Uber, Lyft, Grubhub, DoorDash and more spent millions on advertising and lobbying for this proposition so they could officially declare their drivers contract workers and not employees, as the 2019 California Assembly Bill 5, which went into effect Jan. 1, 2020, mandated.

This is a win for these companies after they were handed a losing decision on Oct. 23. A judge sided with the state of California, which sued Lyft and Uber for being in violation of state law after a months-long fight. The judge declared these apps must re-classify their drivers as employees and not contractors, but the passing of Prop. 22 ultimately takes precedence over that decision.

Drivers will be guaranteed a minimum wage if they log 15 hours, and medical and disability coverage for injuries and illnesses on the job.

The minimum-wage earnings guarantee is based on “engaged time,” when a driver is fulfilling a ride or delivery request, but does not include the time they spend waiting for a gig.

Ballotpedia cites this as the most expensive proposition in California’s history, with over $220 million spent between both sides.

“Passing Prop. 22 is a big win for Dashers, merchants, customers, and communities,” said DoorDash CEO and founder Tony Xu in a statement sent to Nation’s Restaurant News. “Californians sided with drivers, recognizing the importance of flexible work and the critical need to extend new benefits and protections to drivers like Dashers. Now, we’re looking ahead and across the country, ready to champion new benefits structures that are portable, proportional, and flexible. It’s what workers want and provides the protections and benefits they deserve. We look forward to partnering with workers, policymakers, community groups, and more to make this a reality.”

“California voters have affirmed that our delivery partners across the state can continue to earn money and maintain the flexibility they value,” Grubhub and Uber said in a statement posted to Yes on 22, which is the official statement both companies confirmed to Nation’s Restaurant News. “We’re committed to making earnings opportunities available that fit around our delivery partners’ lives and to providing an essential supply chain of meals to communities during these challenging times.”

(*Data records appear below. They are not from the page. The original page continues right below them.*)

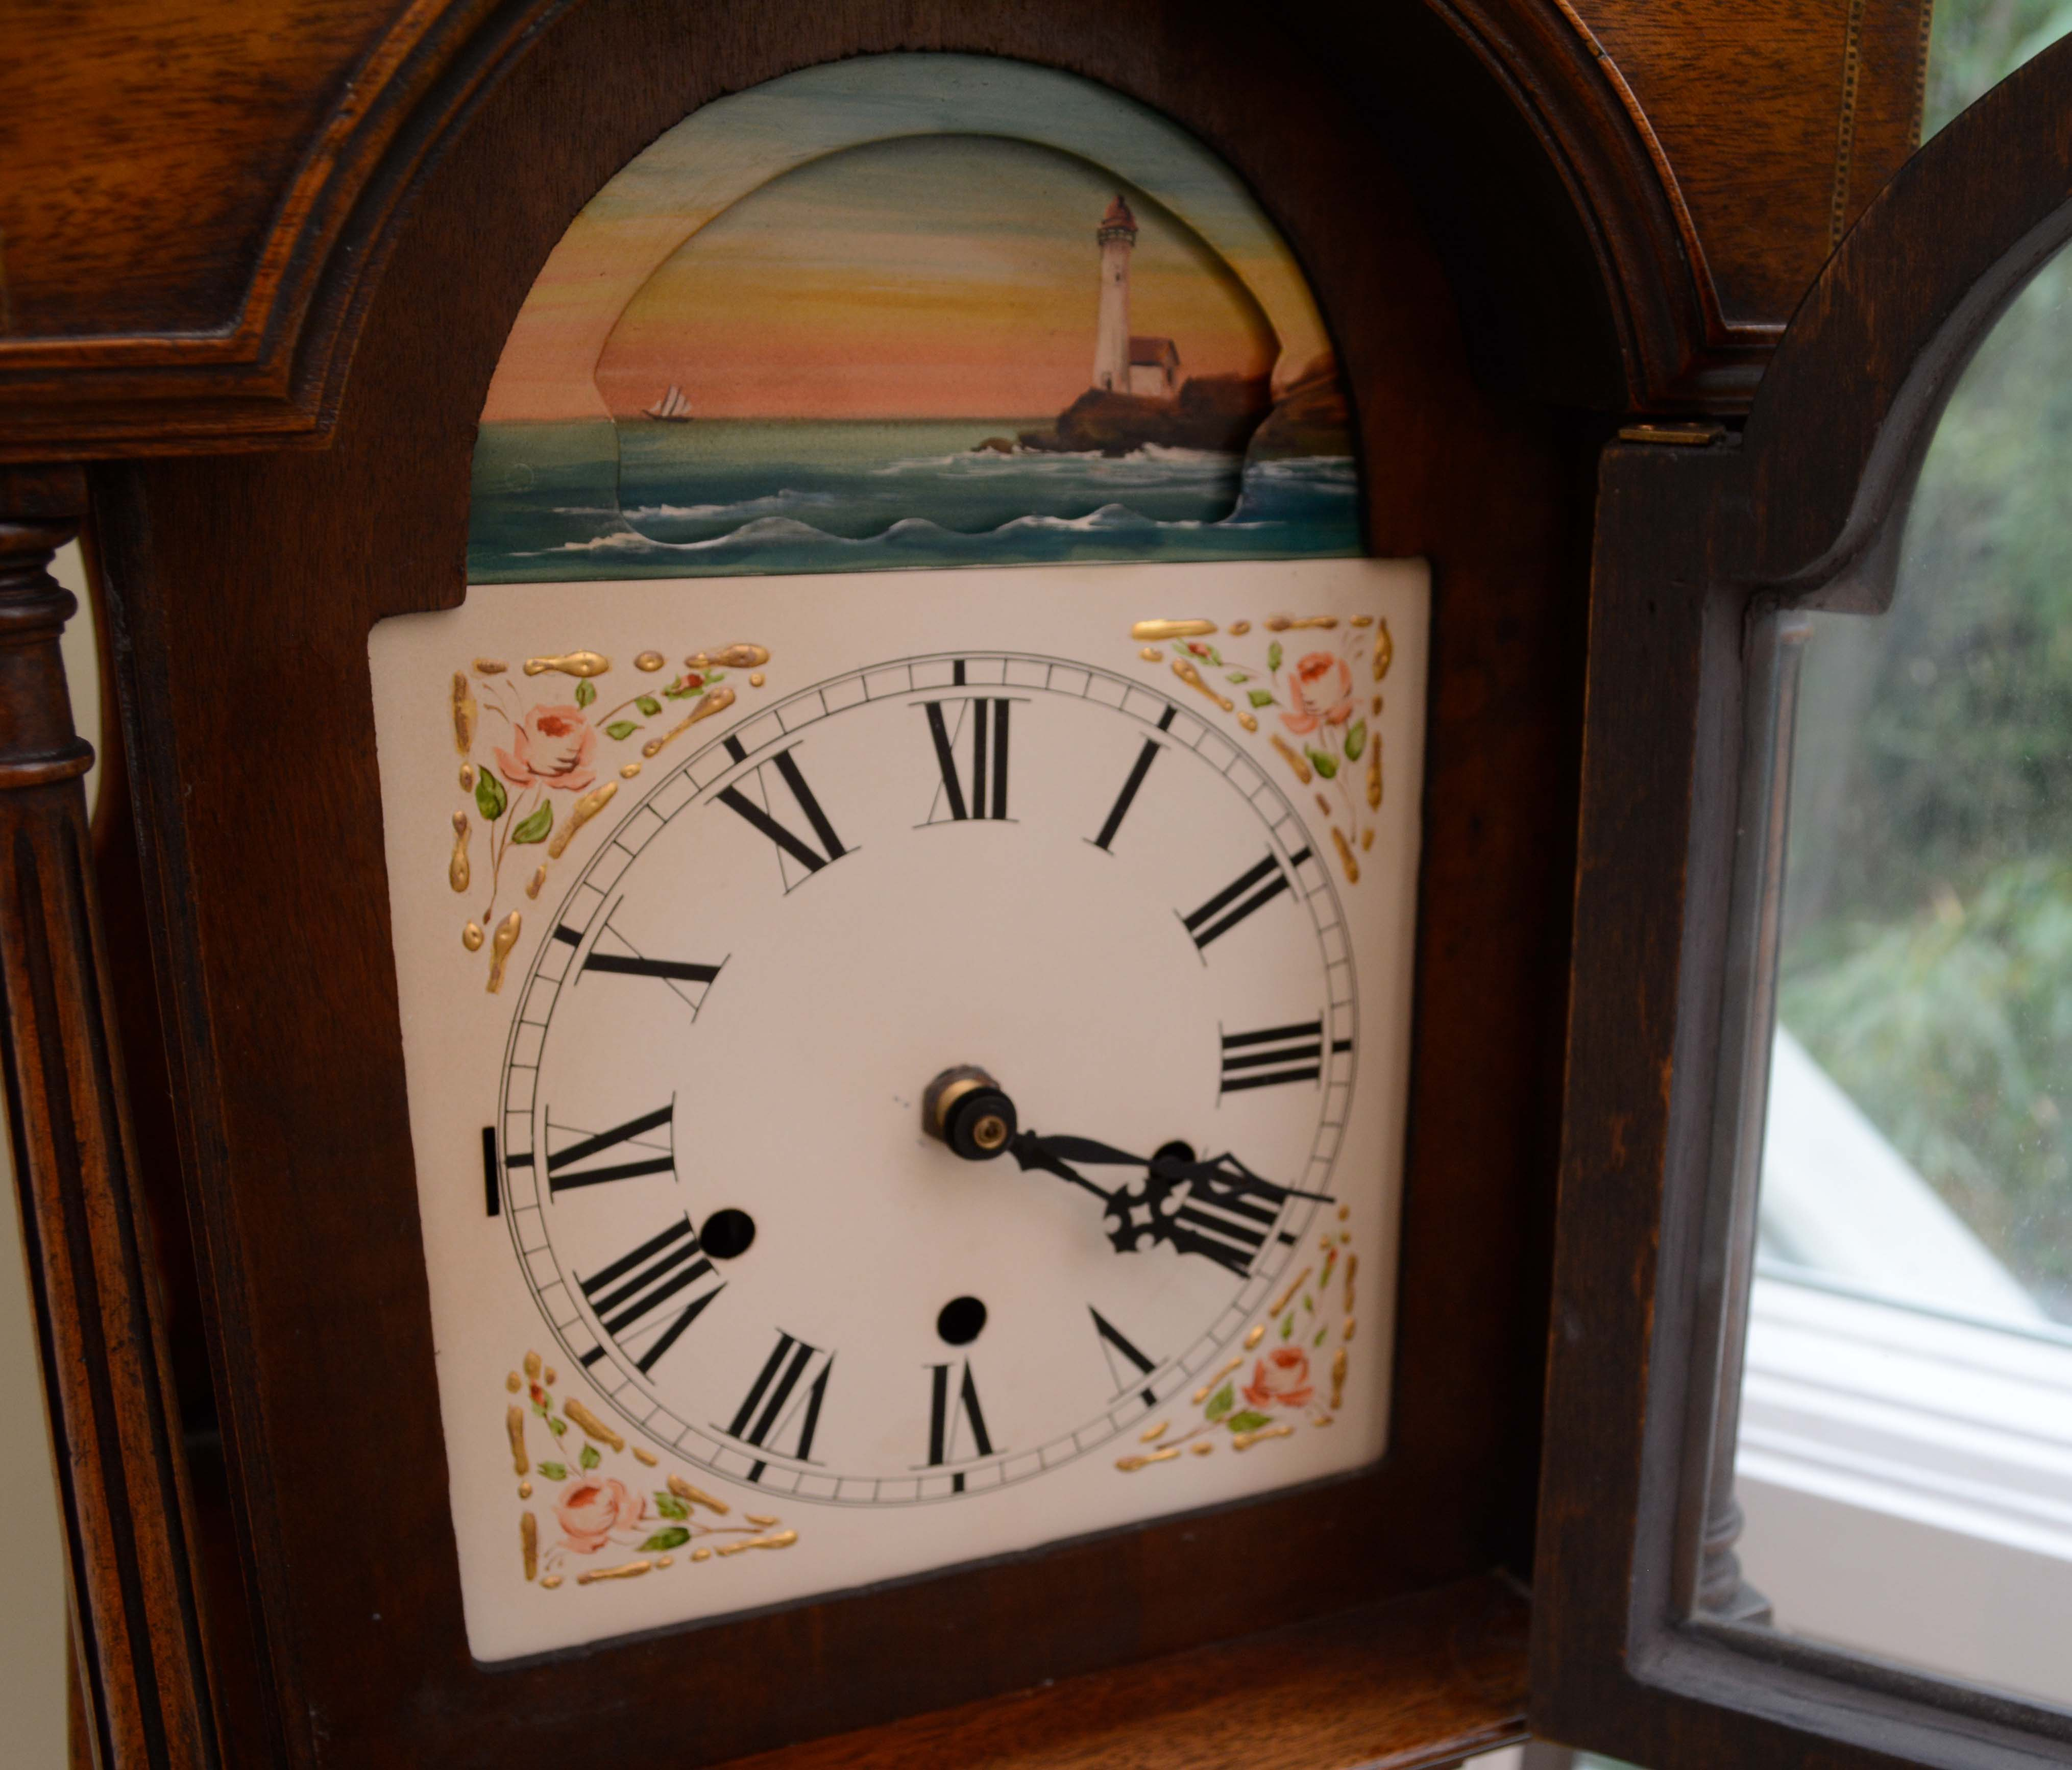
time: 4:18
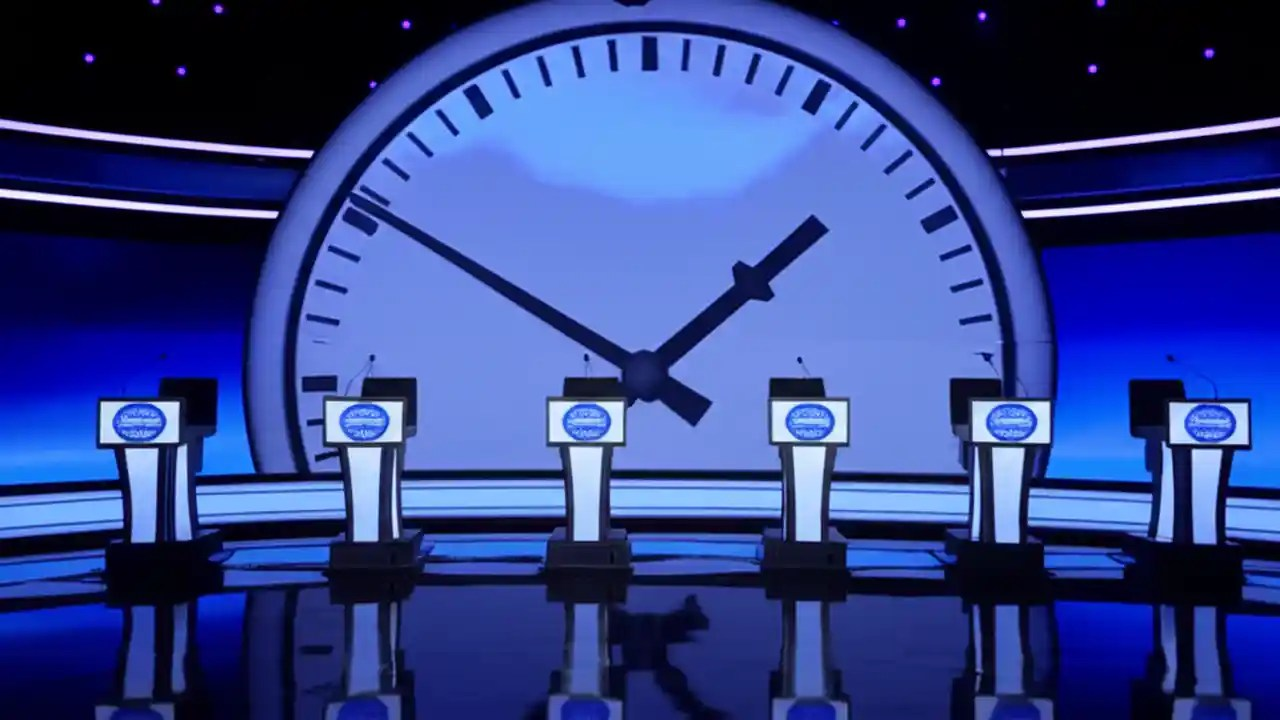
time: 1:50
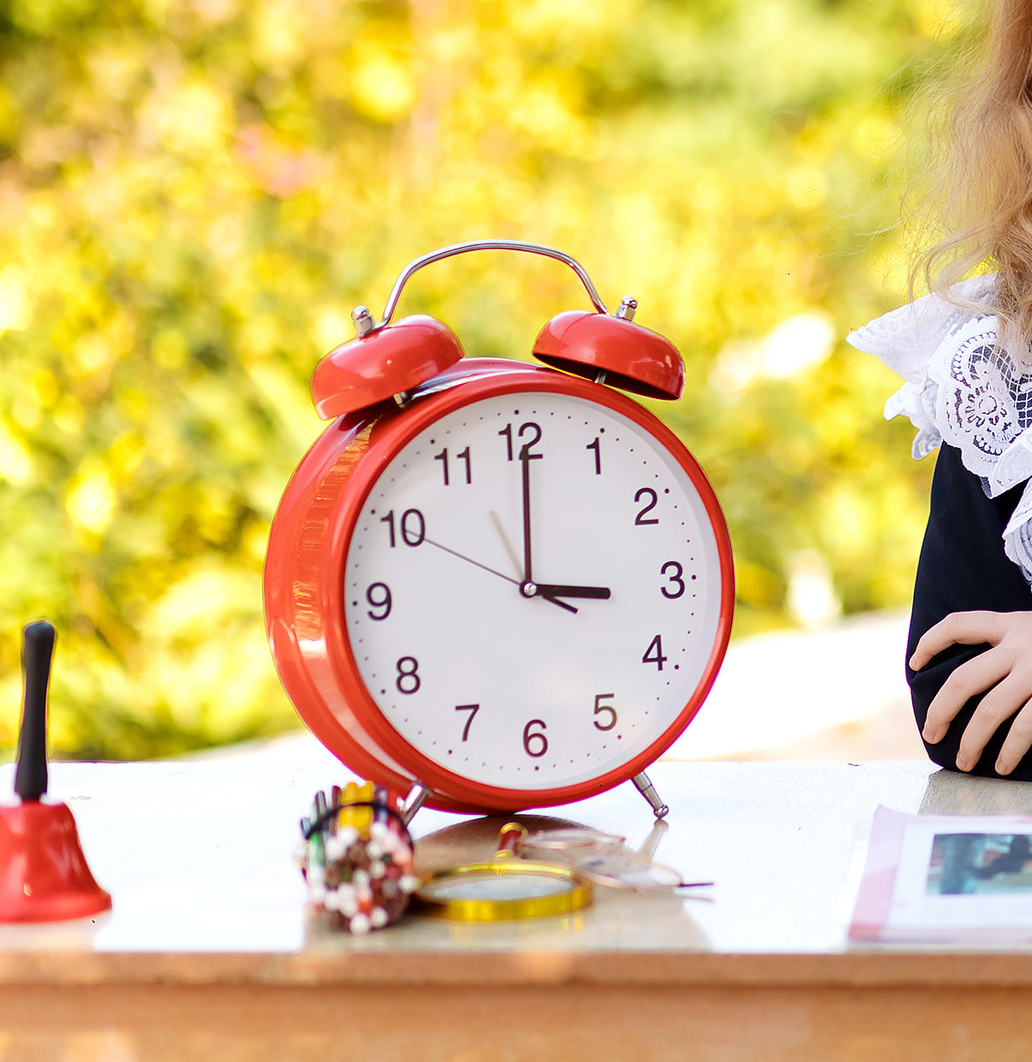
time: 3:00
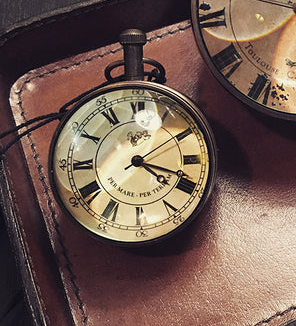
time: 4:18
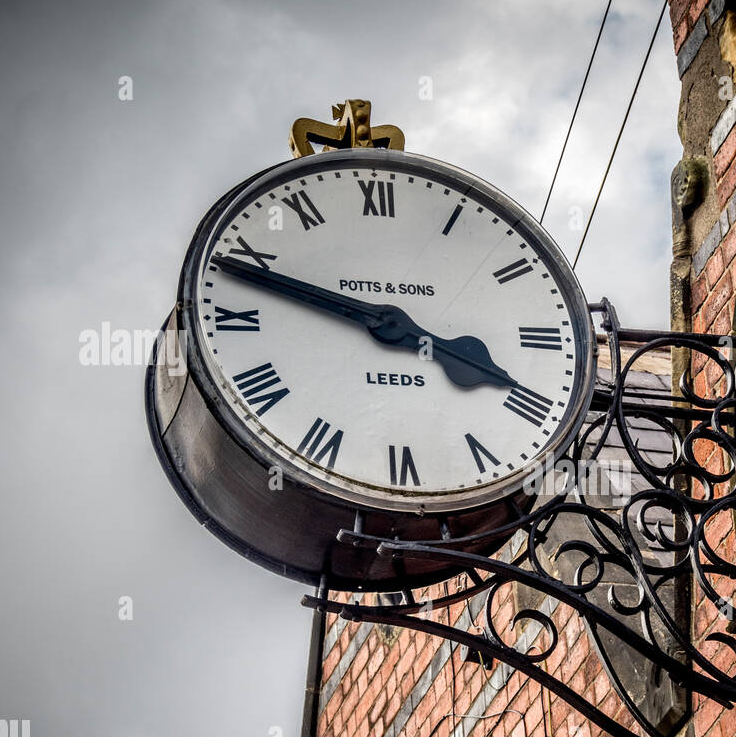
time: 3:48
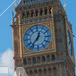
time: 12:36
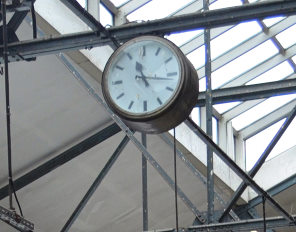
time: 11:16
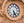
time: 5:24
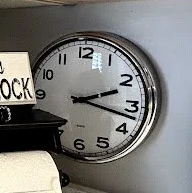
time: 2:17
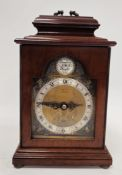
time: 2:46
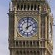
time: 2:00
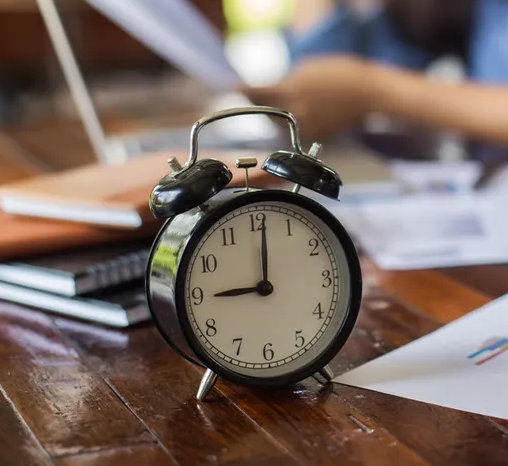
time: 9:01
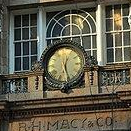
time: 12:27
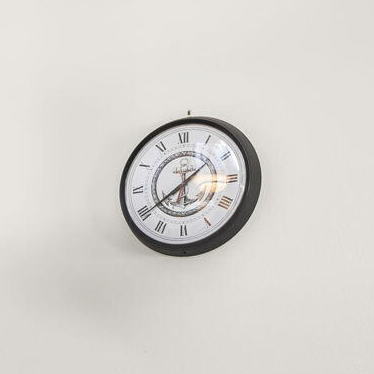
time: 1:39
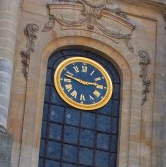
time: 2:47
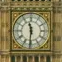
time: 11:30
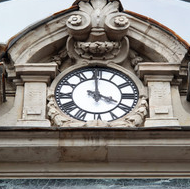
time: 3:59
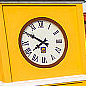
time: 7:50
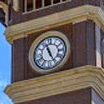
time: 11:25
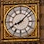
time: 8:07
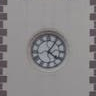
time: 4:05
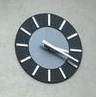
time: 3:18
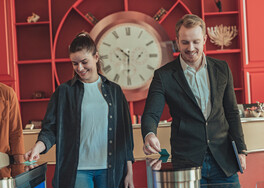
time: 10:30
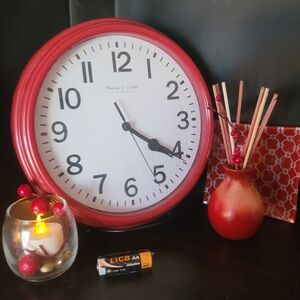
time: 4:20
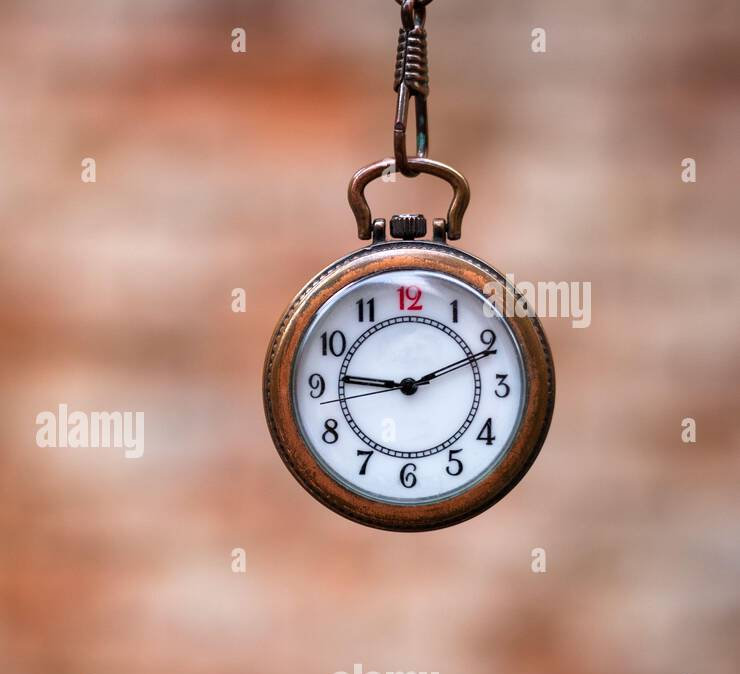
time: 9:11
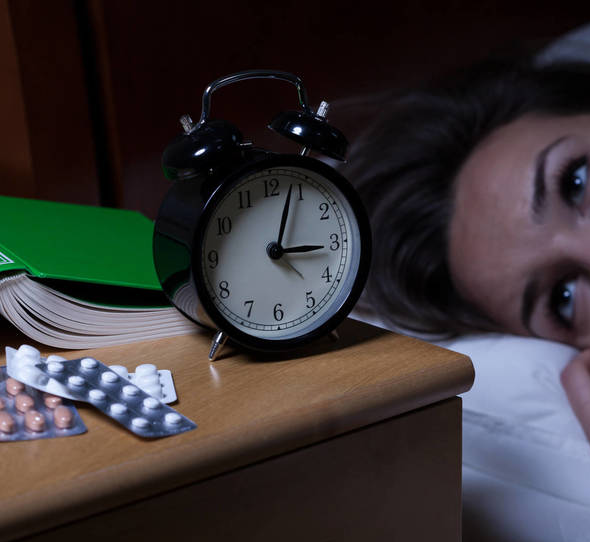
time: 3:03
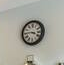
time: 3:45
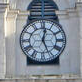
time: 12:25
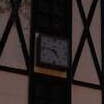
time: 4:46
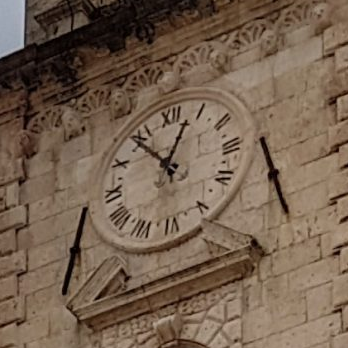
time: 12:53
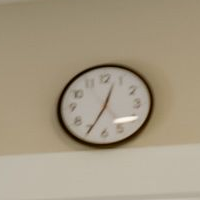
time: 12:34
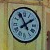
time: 1:55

The Yes on 22 campaign posted this late Tuesday night:

“California has spoken and millions of voters joined their voices with the hundreds of thousands of drivers who want independence plus benefits. With nearly 10 million votes counted, Prop. 22 is passing with 57% of the vote. With the passage of Prop. 22, app-based rideshare and delivery drivers across the state will be able to maintain their independence, plus have access to historic new benefits, like a minimum earnings guarantee and health care.”

Vocal opponents of Prop. 22 include the group Gig Workers Rising.

The passing of Prop. 22 also means that gig workers at these companies cannot unionize.

Outside of these labor issues, other ballot measures Nation’s Restaurant News was clocking passed on Tuesday:

Proposition 118 in Colorado passed, making 12 weeks of paid family and medical leave funded through a payroll tax paid by employers and employees in a 50/50 split mandatory. An additional four weeks of leave would be allowed for pregnancy or childbirth complications.

Recreational marijuana was legalized for those over 21 in four states: Arizona, New Jersey, Montana and South Dakota. Medicinal marijuana was legalized in South Dakota and Mississippi.

Twelve states and the District of Columbia now have legalized recreational marijuana.